Kim Nygaard, an American who witnessed the protests, found refuge at the hotel she was staying at along with other foreigners. From her hotel window, she saw the security forces putting protestors into sandbags and stacking their bodies into trucks. She remembered seeing the security forces wiring a detainee's arm behind his back by breaking his arms. They were then loaded into trucks and taken away. Nygaard noted that there was no noise coming from the pile of bodies and thinking that “there were definitely lifeless bodies.”

Another witness, Jean Brick, described a similar account. Brick was able to note that some of the bodies had the “students’ white headbands" and there was a pile of “30 to 40 abandoned plastic flip-flops commonly worn by workers, farmers, and unemployed people.”

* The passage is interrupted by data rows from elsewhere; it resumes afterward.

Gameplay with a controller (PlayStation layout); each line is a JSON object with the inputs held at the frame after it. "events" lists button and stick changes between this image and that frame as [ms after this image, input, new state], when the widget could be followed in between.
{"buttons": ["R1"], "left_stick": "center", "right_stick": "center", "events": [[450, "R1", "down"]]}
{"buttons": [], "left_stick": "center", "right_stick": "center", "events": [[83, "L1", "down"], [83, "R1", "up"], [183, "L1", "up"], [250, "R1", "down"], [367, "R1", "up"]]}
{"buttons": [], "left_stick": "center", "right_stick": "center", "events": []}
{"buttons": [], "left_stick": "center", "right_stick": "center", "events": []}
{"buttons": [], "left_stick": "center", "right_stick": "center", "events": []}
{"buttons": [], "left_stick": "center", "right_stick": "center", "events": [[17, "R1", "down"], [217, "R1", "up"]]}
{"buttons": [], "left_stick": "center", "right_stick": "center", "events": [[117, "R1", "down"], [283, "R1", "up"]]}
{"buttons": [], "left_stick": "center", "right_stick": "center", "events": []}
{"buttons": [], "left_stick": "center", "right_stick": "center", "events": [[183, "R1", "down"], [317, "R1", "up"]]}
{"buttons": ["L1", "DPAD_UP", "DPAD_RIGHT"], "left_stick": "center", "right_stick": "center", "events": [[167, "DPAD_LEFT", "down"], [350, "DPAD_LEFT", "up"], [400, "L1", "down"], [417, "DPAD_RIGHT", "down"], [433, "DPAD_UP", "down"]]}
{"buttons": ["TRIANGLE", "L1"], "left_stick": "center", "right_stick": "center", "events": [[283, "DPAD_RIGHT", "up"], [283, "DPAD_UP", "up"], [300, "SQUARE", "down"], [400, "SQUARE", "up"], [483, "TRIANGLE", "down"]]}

Karl Hutterer, a visiting professor of anthropology from the University of Michigan Ann Arbor, personally witnessed the violence and in a letter to the New York Times stated that "there was a consensus that from 300 to 400 people had been killed and upward of 1,000 wounded".

== Aftermath ==
In response to the events that took place in Chengdu, the government quickly released its account of what happened. The Sichuan Provincial government published an article titled The Whole Story of the Chengdu Riots. Within this article it was reported that “1,800 people sought medical treatment, including 1,100 policemen, 353 were admitted to the hospital and among them 231 policemen, 69 students and 53 others.”

According to a “U.S State department cable released by WikiLeaks the real toll was probably higher.” The hospitals and universities within Chengdu confirmed higher death tolls on their own, as well as the American consular officials who had reported to the New York Times “at least 100 seriously wounded people had been carried out of the square.”

After June 16, “106 people had been arrested, two peasants charged with setting fires to vehicles were executed, three others were executed for unbridled beating, smashing, looting and burning, one person was put to death for overturning a jeep and setting fire to it [and] three separate life sentences were given for arson, looting, and disturbing the peace.”